Transcribed page contents

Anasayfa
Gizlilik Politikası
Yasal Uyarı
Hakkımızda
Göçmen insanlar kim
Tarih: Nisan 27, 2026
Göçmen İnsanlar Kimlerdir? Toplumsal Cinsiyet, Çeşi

- Request
Provide the count of lines in the data above that include the word "Göçmen", with no added text.

- Response
2